Gabe grinned. “’Fraid not. Lynx are notoriously antisocial. They hunt and live alone. In mating season, March through early April, they keep company for maybe a week, but that’s it.”
“Except for mamas with kittens, I suppose.”
“Right, but since we haven’t had a single female deliver a litter in four years of hoping and waiting and praying, that isn’t an issue, either.”
“Hmm.” Adam served himself a second helping of potato salad. “What if they decided they missed Alaska or Canada or wherever they originally were snatched from and just started walking? ‘The cat came back,’ as the song goes.”
“Yeah, that was our first theory. A few from every group we’ve imported have gone walkabout, ending up in Utah, or New Mexico or even Nebraska. The males in particular can get restless. It isn’t unheard of for a tom to travel fifty miles or more a day for a week, though generally they do that in mating season, looking for ladies. But the satellite searches a wide band. If one of ’em made it to Las Vegas or Laramie, the collar signal would still beam up their location.”
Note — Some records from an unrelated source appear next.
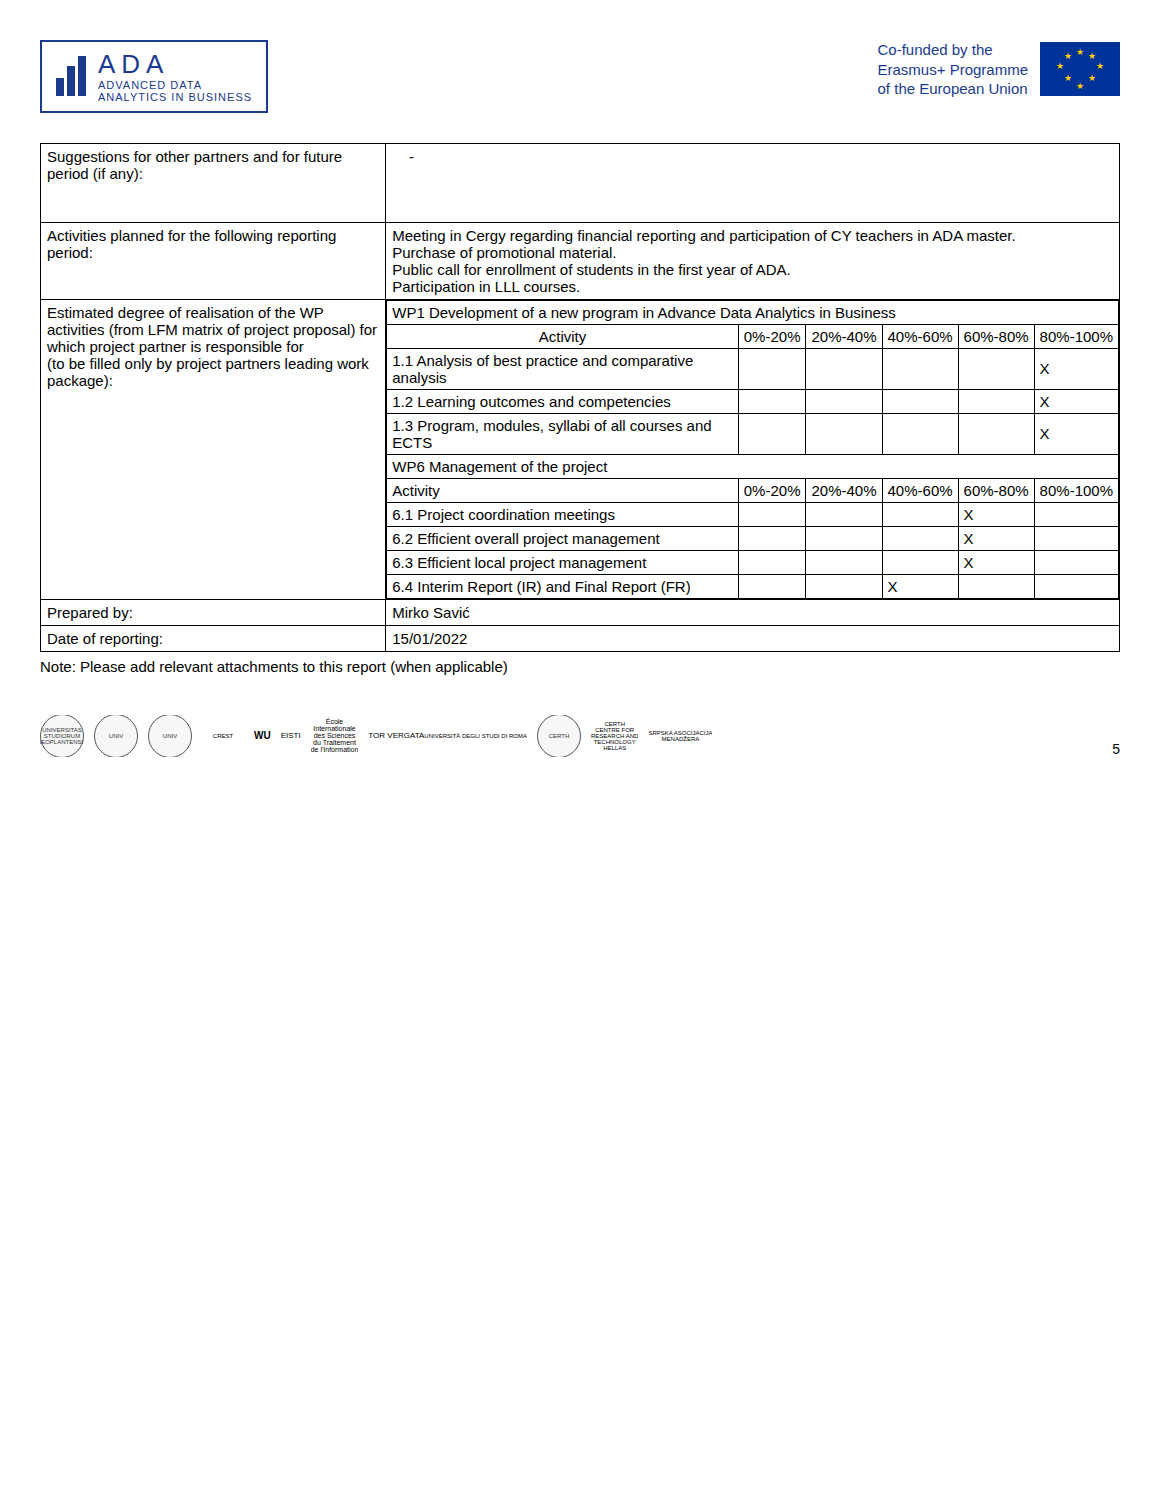ADA
ADVANCED DATA
ANALYTICS IN BUSINESS
Co-funded by the
Erasmus+ Programme
of the European Union
★ ★ ★ ★ ★ ★ ★ ★
| Suggestions for other partners and for future period (if any): | - |
| Activities planned for the following reporting period: | Meeting in Cergy regarding financial reporting and participation of CY teachers in ADA master. Purchase of promotional material. Public call for enrollment of students in the first year of ADA. Participation in LLL courses. |
| Estimated degree of realisation of the WP activities (from LFM matrix of project proposal) for which project partner is responsible for (to be filled only by project partners leading work package): | / WP1 Development of a new program in Advance Data Analytics in Business / / Activity / 0%-20% / 20%-40% / 40%-60% / 60%-80% / 80%-100% / / 1.1 Analysis of best practice and comparative analysis / / / / / X / / 1.2 Learning outcomes and competencies / / / / / X / / 1.3 Program, modules, syllabi of all courses and ECTS / / / / / X / / WP6 Management of the project / / Activity / 0%-20% / 20%-40% / 40%-60% / 60%-80% / 80%-100% / / 6.1 Project coordination meetings / / / / X / / / 6.2 Efficient overall project management / / / / X / / / 6.3 Efficient local project management / / / / X / / / 6.4 Interim Report (IR) and Final Report (FR) / / / X / / / |
| Prepared by: | Mirko Savić |
| Date of reporting: | 15/01/2022 |
Note: Please add relevant attachments to this report (when applicable)
UNIVERSITAS
STUDIORUM
NEOPLANTENSIS
UNIV
UNIV
CREST
WU
EISTI
École
Internationale
des Sciences
du Traitement
de l'Information
TOR VERGATA
UNIVERSITÀ DEGLI STUDI DI ROMA
CERTH
CERTH
CENTRE FOR
RESEARCH AND
TECHNOLOGY
HELLAS
SRPSKA ASOCIJACIJA
MENADŽERA
5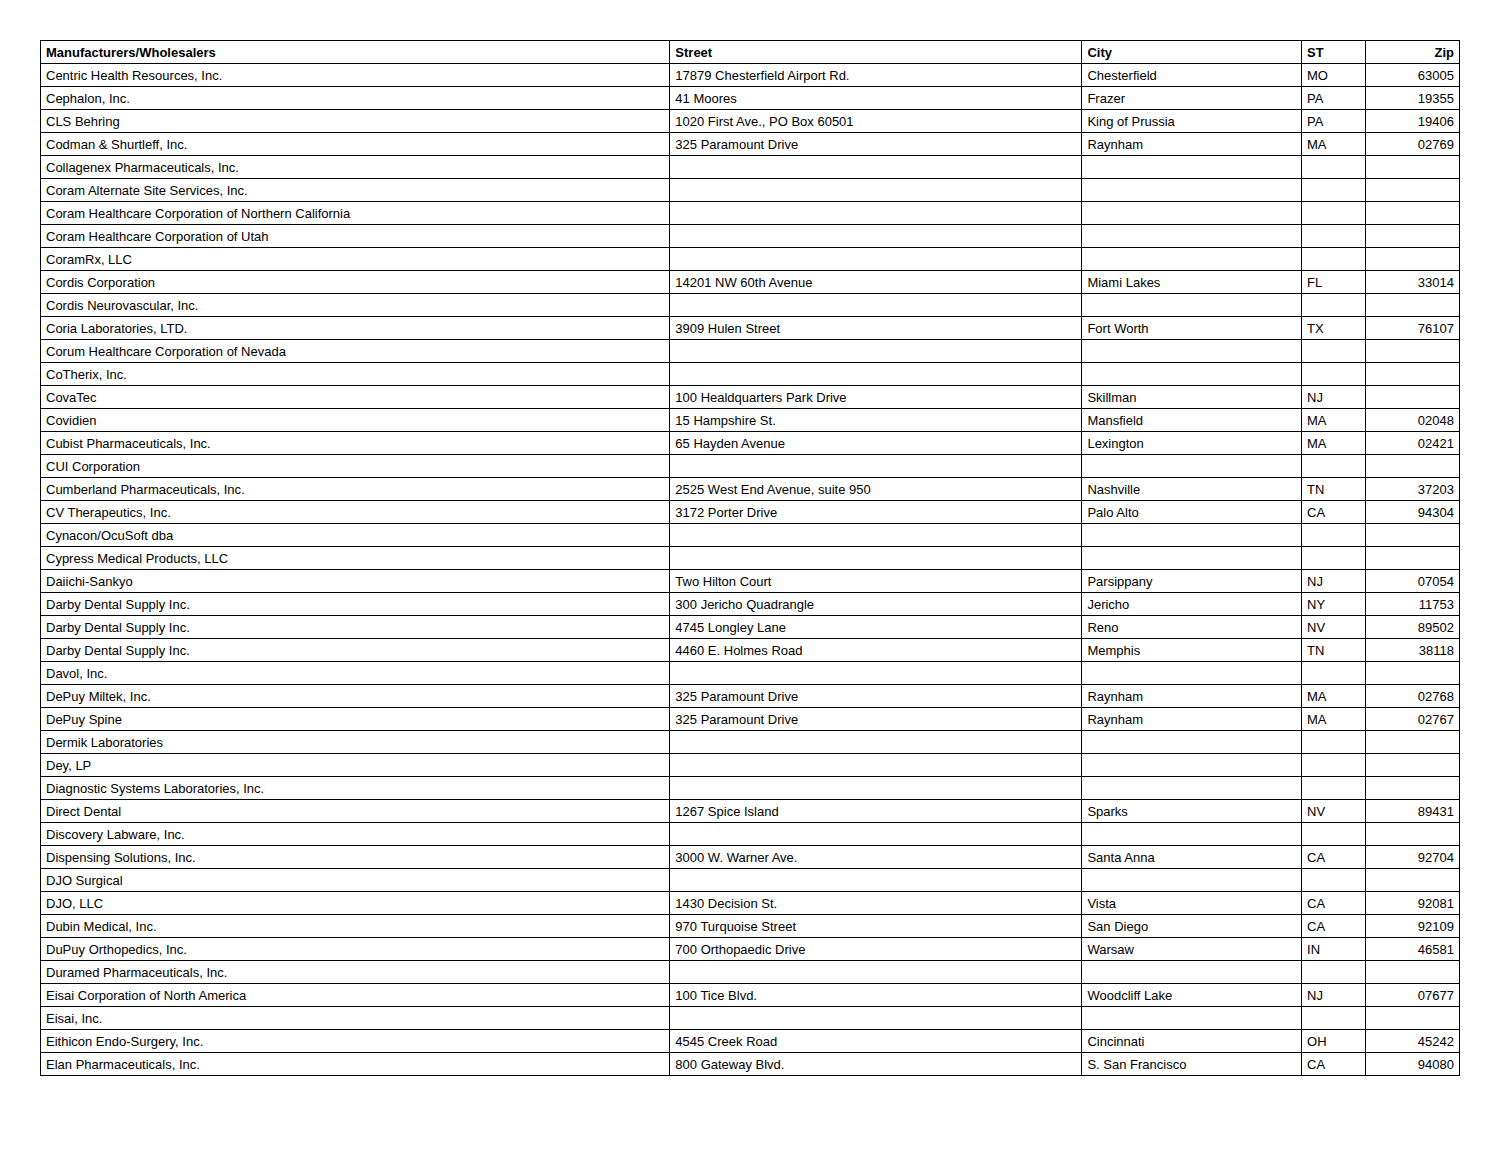| Manufacturers/Wholesalers | Street | City | ST | Zip |
| --- | --- | --- | --- | --- |
| Centric Health Resources, Inc. | 17879 Chesterfield Airport Rd. | Chesterfield | MO | 63005 |
| Cephalon, Inc. | 41 Moores | Frazer | PA | 19355 |
| CLS Behring | 1020 First Ave., PO Box 60501 | King of Prussia | PA | 19406 |
| Codman & Shurtleff, Inc. | 325 Paramount Drive | Raynham | MA | 02769 |
| Collagenex Pharmaceuticals, Inc. | | | | |
| Coram Alternate Site Services, Inc. | | | | |
| Coram Healthcare Corporation of Northern California | | | | |
| Coram Healthcare Corporation of Utah | | | | |
| CoramRx, LLC | | | | |
| Cordis Corporation | 14201 NW 60th Avenue | Miami Lakes | FL | 33014 |
| Cordis Neurovascular, Inc. | | | | |
| Coria Laboratories, LTD. | 3909 Hulen Street | Fort Worth | TX | 76107 |
| Corum Healthcare Corporation of Nevada | | | | |
| CoTherix, Inc. | | | | |
| CovaTec | 100 Healdquarters Park Drive | Skillman | NJ | |
| Covidien | 15 Hampshire St. | Mansfield | MA | 02048 |
| Cubist Pharmaceuticals, Inc. | 65 Hayden Avenue | Lexington | MA | 02421 |
| CUI Corporation | | | | |
| Cumberland Pharmaceuticals, Inc. | 2525 West End Avenue, suite 950 | Nashville | TN | 37203 |
| CV Therapeutics, Inc. | 3172 Porter Drive | Palo Alto | CA | 94304 |
| Cynacon/OcuSoft dba | | | | |
| Cypress Medical Products, LLC | | | | |
| Daiichi-Sankyo | Two Hilton Court | Parsippany | NJ | 07054 |
| Darby Dental Supply Inc. | 300 Jericho Quadrangle | Jericho | NY | 11753 |
| Darby Dental Supply Inc. | 4745 Longley Lane | Reno | NV | 89502 |
| Darby Dental Supply Inc. | 4460 E. Holmes Road | Memphis | TN | 38118 |
| Davol, Inc. | | | | |
| DePuy Miltek, Inc. | 325 Paramount Drive | Raynham | MA | 02768 |
| DePuy Spine | 325 Paramount Drive | Raynham | MA | 02767 |
| Dermik Laboratories | | | | |
| Dey, LP | | | | |
| Diagnostic Systems Laboratories, Inc. | | | | |
| Direct Dental | 1267 Spice Island | Sparks | NV | 89431 |
| Discovery Labware, Inc. | | | | |
| Dispensing Solutions, Inc. | 3000 W. Warner Ave. | Santa Anna | CA | 92704 |
| DJO Surgical | | | | |
| DJO, LLC | 1430 Decision St. | Vista | CA | 92081 |
| Dubin Medical, Inc. | 970 Turquoise Street | San Diego | CA | 92109 |
| DuPuy Orthopedics, Inc. | 700 Orthopaedic Drive | Warsaw | IN | 46581 |
| Duramed Pharmaceuticals, Inc. | | | | |
| Eisai Corporation of North America | 100 Tice Blvd. | Woodcliff Lake | NJ | 07677 |
| Eisai, Inc. | | | | |
| Eithicon Endo-Surgery, Inc. | 4545 Creek Road | Cincinnati | OH | 45242 |
| Elan Pharmaceuticals, Inc. | 800 Gateway Blvd. | S. San Francisco | CA | 94080 |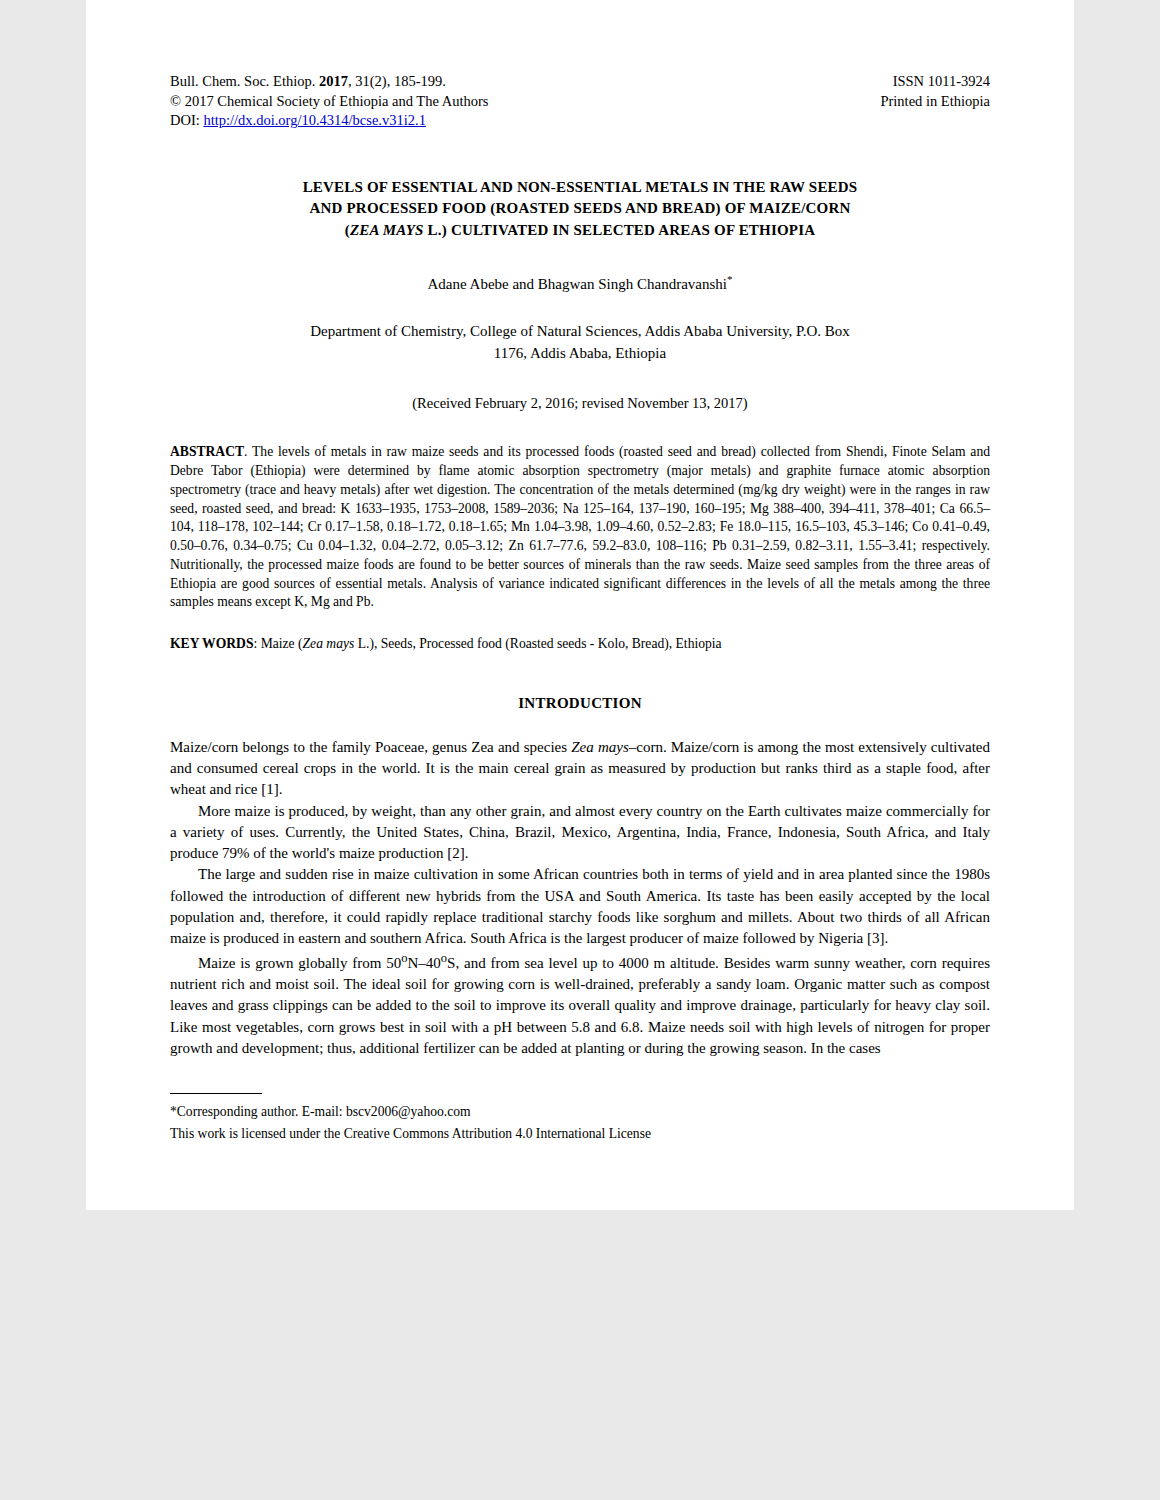Bull. Chem. Soc. Ethiop. 2017, 31(2), 185-199.
© 2017 Chemical Society of Ethiopia and The Authors
DOI: http://dx.doi.org/10.4314/bcse.v31i2.1
ISSN 1011-3924
Printed in Ethiopia
Levels of Essential and Non-Essential Metals in the Raw Seeds
and Processed Food (Roasted Seeds and Bread) of Maize/Corn
(Zea mays L.) Cultivated in Selected Areas of Ethiopia
Adane Abebe and Bhagwan Singh Chandravanshi*
Department of Chemistry, College of Natural Sciences, Addis Ababa University, P.O. Box
1176, Addis Ababa, Ethiopia
(Received February 2, 2016; revised November 13, 2017)
ABSTRACT. The levels of metals in raw maize seeds and its processed foods (roasted seed and bread) collected from Shendi, Finote Selam and Debre Tabor (Ethiopia) were determined by flame atomic absorption spectrometry (major metals) and graphite furnace atomic absorption spectrometry (trace and heavy metals) after wet digestion. The concentration of the metals determined (mg/kg dry weight) were in the ranges in raw seed, roasted seed, and bread: K 1633–1935, 1753–2008, 1589–2036; Na 125–164, 137–190, 160–195; Mg 388–400, 394–411, 378–401; Ca 66.5–104, 118–178, 102–144; Cr 0.17–1.58, 0.18–1.72, 0.18–1.65; Mn 1.04–3.98, 1.09–4.60, 0.52–2.83; Fe 18.0–115, 16.5–103, 45.3–146; Co 0.41–0.49, 0.50–0.76, 0.34–0.75; Cu 0.04–1.32, 0.04–2.72, 0.05–3.12; Zn 61.7–77.6, 59.2–83.0, 108–116; Pb 0.31–2.59, 0.82–3.11, 1.55–3.41; respectively. Nutritionally, the processed maize foods are found to be better sources of minerals than the raw seeds. Maize seed samples from the three areas of Ethiopia are good sources of essential metals. Analysis of variance indicated significant differences in the levels of all the metals among the three samples means except K, Mg and Pb.
KEY WORDS: Maize (Zea mays L.), Seeds, Processed food (Roasted seeds - Kolo, Bread), Ethiopia
Introduction
Maize/corn belongs to the family Poaceae, genus Zea and species Zea mays–corn. Maize/corn is among the most extensively cultivated and consumed cereal crops in the world. It is the main cereal grain as measured by production but ranks third as a staple food, after wheat and rice [1].
More maize is produced, by weight, than any other grain, and almost every country on the Earth cultivates maize commercially for a variety of uses. Currently, the United States, China, Brazil, Mexico, Argentina, India, France, Indonesia, South Africa, and Italy produce 79% of the world's maize production [2].
The large and sudden rise in maize cultivation in some African countries both in terms of yield and in area planted since the 1980s followed the introduction of different new hybrids from the USA and South America. Its taste has been easily accepted by the local population and, therefore, it could rapidly replace traditional starchy foods like sorghum and millets. About two thirds of all African maize is produced in eastern and southern Africa. South Africa is the largest producer of maize followed by Nigeria [3].
Maize is grown globally from 50oN–40oS, and from sea level up to 4000 m altitude. Besides warm sunny weather, corn requires nutrient rich and moist soil. The ideal soil for growing corn is well-drained, preferably a sandy loam. Organic matter such as compost leaves and grass clippings can be added to the soil to improve its overall quality and improve drainage, particularly for heavy clay soil. Like most vegetables, corn grows best in soil with a pH between 5.8 and 6.8. Maize needs soil with high levels of nitrogen for proper growth and development; thus, additional fertilizer can be added at planting or during the growing season. In the cases
*Corresponding author. E-mail: bscv2006@yahoo.com
This work is licensed under the Creative Commons Attribution 4.0 International License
“And it hasn’t,” Adam murmured to himself. “The case of the missing lynx. So…” He cocked a brow at his cousin. “Who’s got a grudge against these furballs?”
“Try the Cattlemen’s Association and every sheep-herder in the state, for starters.”
“Lynx kill cows? I didn’t think they were that big.”
“A big one tips the scales at forty pounds, and they’d eat nothing but snowshoe hares, if they had their druthers. When hares are scarce on the ground, they take pine squirrels or mice or the occasional ptarmigan. I guess a real bruiser might jump a sheep or two a winter, if he were desperate. But this isn’t like the wolf packs up in Yellowstone. You could drop a thousand lynx into cow country and never know the difference. They’re shy and elusive and they hunt by night. Short of some caterwauling in mating season, you’d never know they were there.”
“So why the fuss? I seem to remember some lawsuits, a few years back, trying to stop your program before it started.”
“Politics. In 2000, lynx were finally listed as threatened under the Endangered Species Act. And that means, whether the feds want to or not, they’re compelled by law to protect lynx habitat. And that’s where the rubber meets the road.
“The grazers fear that their grazing allotments will be taken away so the cats can hunt in peace. The loggers are scared that they won’t be able to cut trees in lynx territory. The Outfitters’ Association is worried they won’t be allowed to guide big-game hunters where the animals prowl.